The month of October has included a string of antisemetic comments from Ye (truly nothing new from Ye noting his past antisemetic remarks). On Oct. 5, Ye tweeted, “when I wake up I’m going death con 3 on JEWISH PEOPLE”. Shortly after being suspended from Twitter because of this comment, in an interview with Chris Cuomo on NewsNation, Ye talked about the “Jewish underground media mafia”, propagating prejudices that have been used in extremist groups such as the Proud Boys and White Lives Matter. 

Ye’s remarks were violent, inciteful, and responsible for igniting acts of hate: such as the one on an LA freeway in which supporters of the Goyim Defense League— an extremeist group of antisemitic conspiracy theorists— hung banners depicting “Kanye was right about the Jews”. To put the power of Ye’s speech into perspective, Ye has 18 million followers on Instagram and 31.5 million followers on Twitter. There are only 14.8 million Jewish people in the world. How am I supposed to deal with a new wave of anti semitism when the first wave never ended?

Hate speech has no place in the world. You cannot justify any form of hate speech no matter how you think it’s warranted based on the misleading and harmful stereotypes you believe to be true. This is exactly what Ye attempted to do (and failed miserably at) during an interview with Piers Morgan in which he defended his hate speech.

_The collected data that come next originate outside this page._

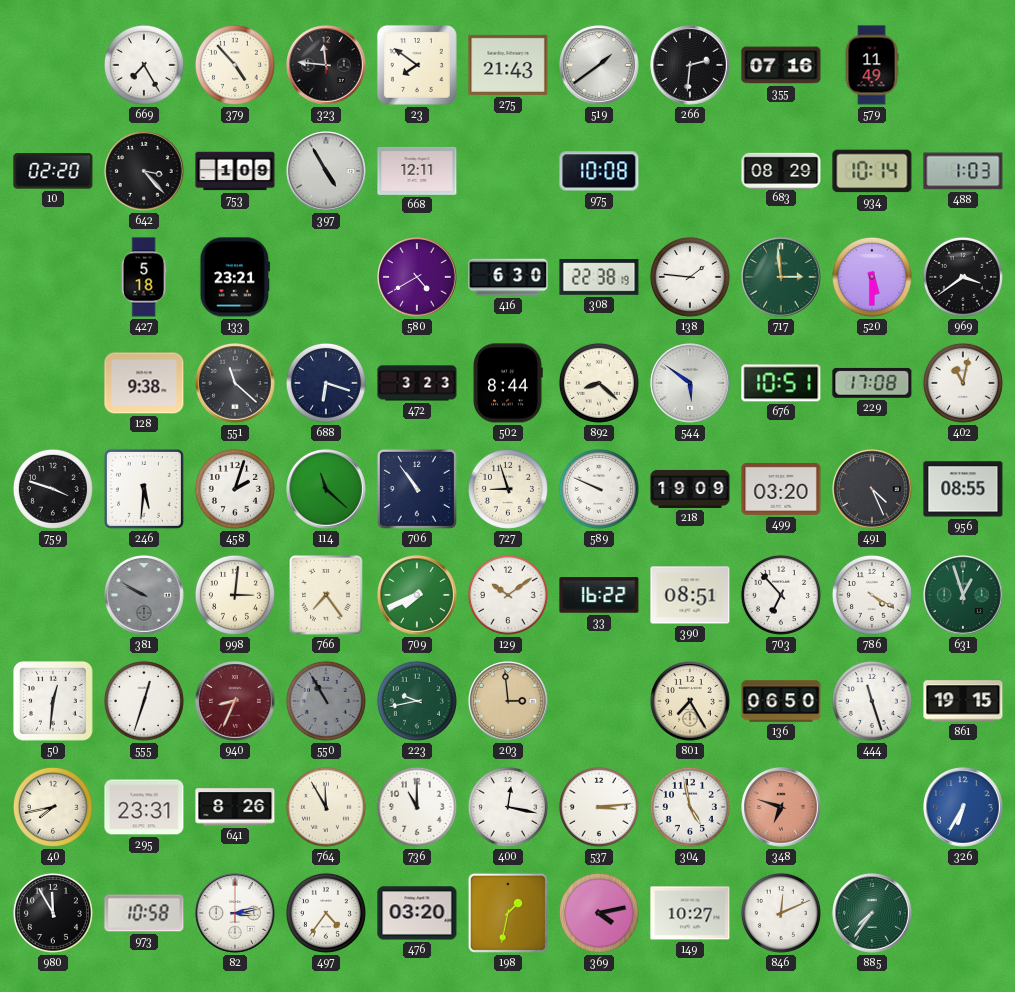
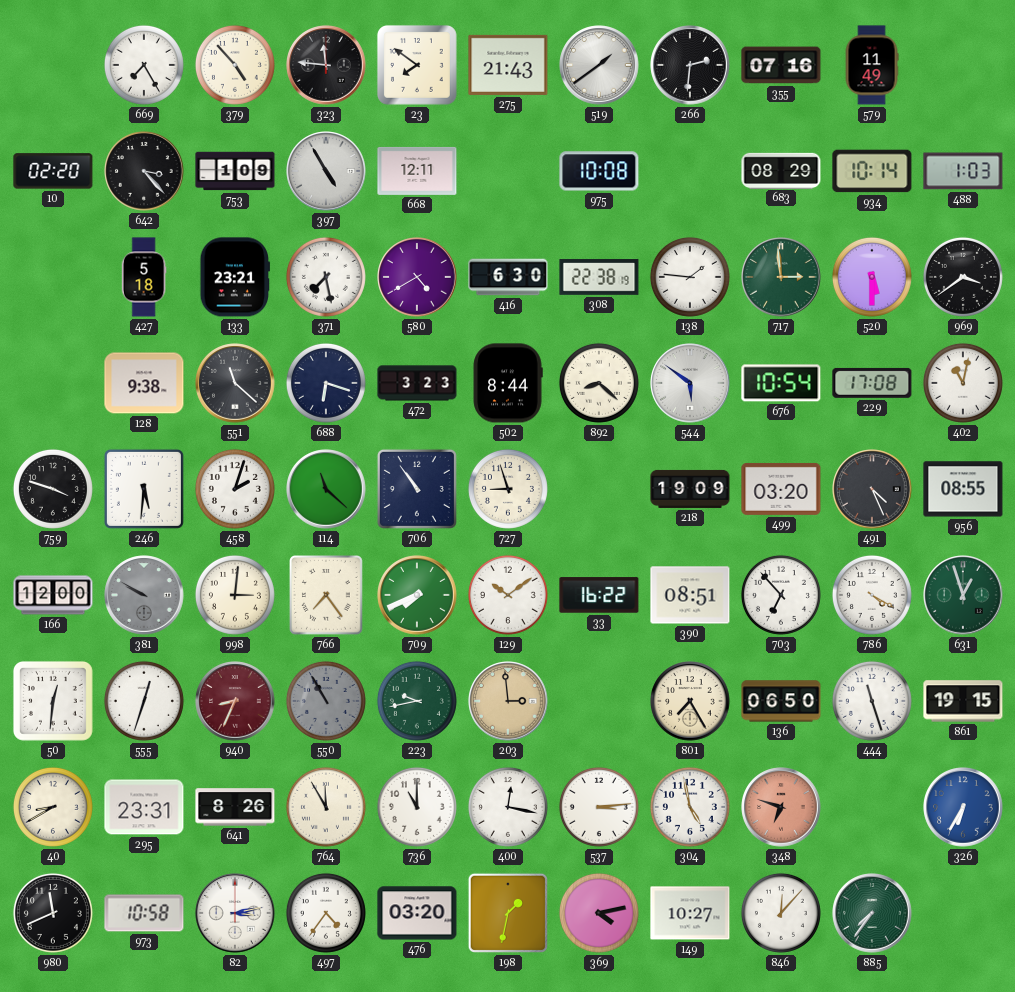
371: none -> 7:28
676: 10:51 -> 10:54
589: 9:49 -> none
166: none -> 12:00
40: 7:43 -> 8:40
980: 11:55 -> 11:41
846: 12:11 -> 12:07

I don’t support cancel culture. A person made one mistake, so what? But when the “mistake” is made repeatedly and propagates nation-wide hate, that’s when I draw the line. Ye’s bipolar disorder does not excuse the level of bigotry exhibited by him. We must pay attention to the harm this kind of rhetoric invokes on the nation which is exactly what Adidas and Balenciaga did when terminating their contracts with Ye.